Work to complete> Keep every line of the data below that has the string "ktoré" and present those lines.

Extracted data Start Marker

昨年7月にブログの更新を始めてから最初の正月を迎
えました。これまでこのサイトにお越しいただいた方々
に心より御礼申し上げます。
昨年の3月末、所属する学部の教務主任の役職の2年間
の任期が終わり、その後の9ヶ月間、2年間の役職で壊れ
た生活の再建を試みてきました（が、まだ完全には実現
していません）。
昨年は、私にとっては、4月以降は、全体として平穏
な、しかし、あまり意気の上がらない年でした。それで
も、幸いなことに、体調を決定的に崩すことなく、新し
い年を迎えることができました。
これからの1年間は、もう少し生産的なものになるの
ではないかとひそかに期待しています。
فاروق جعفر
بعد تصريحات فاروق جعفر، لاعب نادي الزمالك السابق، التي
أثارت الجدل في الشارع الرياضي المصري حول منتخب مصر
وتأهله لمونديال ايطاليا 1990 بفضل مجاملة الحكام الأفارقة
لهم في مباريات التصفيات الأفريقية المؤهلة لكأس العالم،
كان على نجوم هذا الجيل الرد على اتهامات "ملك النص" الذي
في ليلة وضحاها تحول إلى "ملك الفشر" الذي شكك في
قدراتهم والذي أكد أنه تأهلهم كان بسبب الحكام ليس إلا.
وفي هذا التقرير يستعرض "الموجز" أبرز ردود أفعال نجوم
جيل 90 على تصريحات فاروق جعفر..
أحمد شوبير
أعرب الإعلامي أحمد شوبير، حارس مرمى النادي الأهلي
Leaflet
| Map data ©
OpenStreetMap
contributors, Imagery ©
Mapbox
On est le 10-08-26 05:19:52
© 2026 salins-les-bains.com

Extracted data End Marker
Extracted data Start Marker

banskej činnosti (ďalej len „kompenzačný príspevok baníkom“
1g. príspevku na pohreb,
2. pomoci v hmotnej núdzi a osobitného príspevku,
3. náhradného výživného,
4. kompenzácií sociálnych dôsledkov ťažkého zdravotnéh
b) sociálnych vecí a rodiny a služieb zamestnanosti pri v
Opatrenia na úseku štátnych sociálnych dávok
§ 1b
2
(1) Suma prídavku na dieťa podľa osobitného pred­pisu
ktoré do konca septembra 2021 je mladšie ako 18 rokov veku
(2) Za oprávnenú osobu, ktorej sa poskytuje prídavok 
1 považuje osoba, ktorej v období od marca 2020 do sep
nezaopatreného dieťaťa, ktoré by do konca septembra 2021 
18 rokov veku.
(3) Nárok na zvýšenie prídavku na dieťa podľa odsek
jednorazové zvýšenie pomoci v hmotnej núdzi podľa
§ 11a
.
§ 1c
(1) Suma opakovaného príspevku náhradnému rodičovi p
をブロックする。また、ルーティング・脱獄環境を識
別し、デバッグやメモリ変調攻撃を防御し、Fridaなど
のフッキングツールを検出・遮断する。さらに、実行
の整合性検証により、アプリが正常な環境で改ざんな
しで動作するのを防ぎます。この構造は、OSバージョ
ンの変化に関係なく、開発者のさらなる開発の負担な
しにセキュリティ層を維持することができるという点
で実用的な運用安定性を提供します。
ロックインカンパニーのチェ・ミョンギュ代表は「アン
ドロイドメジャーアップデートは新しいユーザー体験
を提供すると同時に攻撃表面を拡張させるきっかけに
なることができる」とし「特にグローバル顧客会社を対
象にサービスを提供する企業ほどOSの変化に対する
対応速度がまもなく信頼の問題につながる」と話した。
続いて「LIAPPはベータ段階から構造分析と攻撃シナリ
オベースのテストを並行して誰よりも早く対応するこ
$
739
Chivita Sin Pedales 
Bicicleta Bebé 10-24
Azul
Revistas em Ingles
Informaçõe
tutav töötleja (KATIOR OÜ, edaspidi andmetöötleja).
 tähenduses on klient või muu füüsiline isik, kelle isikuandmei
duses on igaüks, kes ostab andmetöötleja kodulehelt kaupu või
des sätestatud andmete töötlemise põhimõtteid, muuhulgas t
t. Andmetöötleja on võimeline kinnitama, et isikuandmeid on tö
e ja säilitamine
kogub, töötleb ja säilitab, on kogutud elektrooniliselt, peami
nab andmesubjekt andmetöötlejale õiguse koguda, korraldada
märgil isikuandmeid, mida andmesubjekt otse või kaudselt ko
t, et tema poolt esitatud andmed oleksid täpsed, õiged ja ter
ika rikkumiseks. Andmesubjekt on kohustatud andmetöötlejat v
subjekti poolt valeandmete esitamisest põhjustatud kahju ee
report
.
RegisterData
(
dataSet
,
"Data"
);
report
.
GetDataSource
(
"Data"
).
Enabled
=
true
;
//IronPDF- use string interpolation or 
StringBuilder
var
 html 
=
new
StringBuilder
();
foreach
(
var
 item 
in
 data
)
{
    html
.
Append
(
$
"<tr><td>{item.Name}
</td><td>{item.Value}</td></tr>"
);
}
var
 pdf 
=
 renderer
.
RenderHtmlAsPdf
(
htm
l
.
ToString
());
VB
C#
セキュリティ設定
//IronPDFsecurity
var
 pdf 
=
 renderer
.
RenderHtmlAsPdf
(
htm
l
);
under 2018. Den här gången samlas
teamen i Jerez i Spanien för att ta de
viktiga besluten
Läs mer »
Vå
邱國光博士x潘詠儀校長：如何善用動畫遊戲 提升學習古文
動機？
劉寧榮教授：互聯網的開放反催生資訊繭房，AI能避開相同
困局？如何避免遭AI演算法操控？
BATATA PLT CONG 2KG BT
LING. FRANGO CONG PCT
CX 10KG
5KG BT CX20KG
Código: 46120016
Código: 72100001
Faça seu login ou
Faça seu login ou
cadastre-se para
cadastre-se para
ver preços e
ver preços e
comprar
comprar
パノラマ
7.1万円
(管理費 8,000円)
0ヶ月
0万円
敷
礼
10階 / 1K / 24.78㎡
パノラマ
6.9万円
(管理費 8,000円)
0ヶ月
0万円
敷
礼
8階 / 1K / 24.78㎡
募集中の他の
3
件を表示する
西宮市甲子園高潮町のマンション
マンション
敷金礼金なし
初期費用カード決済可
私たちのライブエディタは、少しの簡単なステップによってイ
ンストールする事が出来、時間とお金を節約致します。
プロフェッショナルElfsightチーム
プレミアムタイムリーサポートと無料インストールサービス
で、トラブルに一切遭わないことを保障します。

Extracted data End Marker

Answer box>
ktoré do konca septembra 2021 je mladšie ako 18 rokov veku
nezaopatreného dieťaťa, ktoré by do konca septembra 2021 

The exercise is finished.